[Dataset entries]
########################################

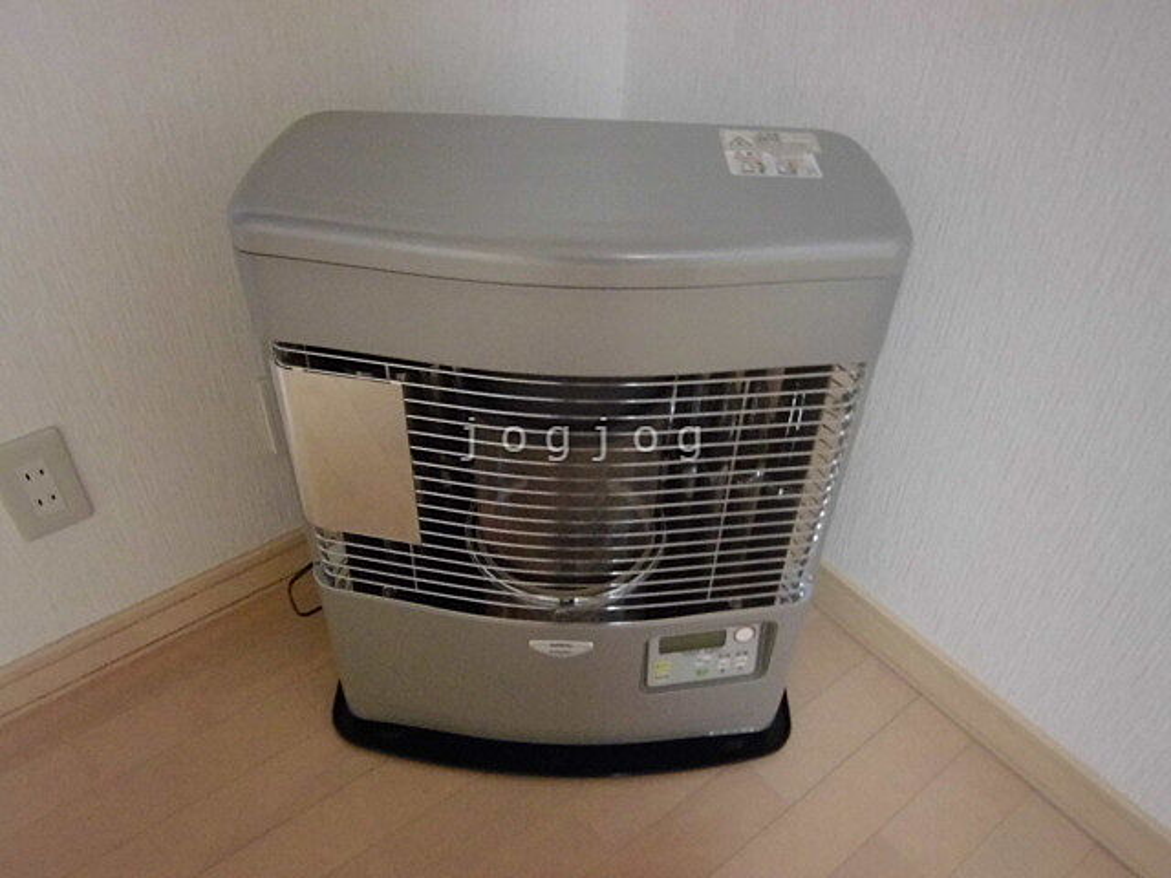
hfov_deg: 67.3
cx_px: 586
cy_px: 439
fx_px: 880
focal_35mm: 26
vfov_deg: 53.1
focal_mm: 4.7
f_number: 2.8
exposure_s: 1/20
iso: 800
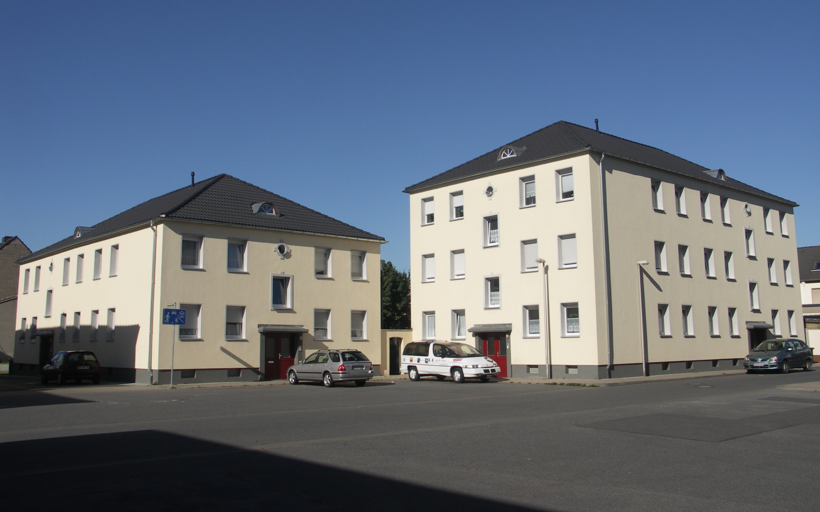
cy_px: 231
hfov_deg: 58.1
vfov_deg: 38.3
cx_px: 410
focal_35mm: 33
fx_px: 737
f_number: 6.3
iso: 50
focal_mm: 8
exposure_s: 1/400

########################################

> WHAT IS NEEDED
Only the lines from the one holding "vfov_deg: 53.1" through the end of the data are to be printed, exactly as they stand and with no pictures.

> SOLUTION FOR THIS EXERCISE
vfov_deg: 53.1
focal_mm: 4.7
f_number: 2.8
exposure_s: 1/20
iso: 800
cy_px: 231
hfov_deg: 58.1
vfov_deg: 38.3
cx_px: 410
focal_35mm: 33
fx_px: 737
f_number: 6.3
iso: 50
focal_mm: 8
exposure_s: 1/400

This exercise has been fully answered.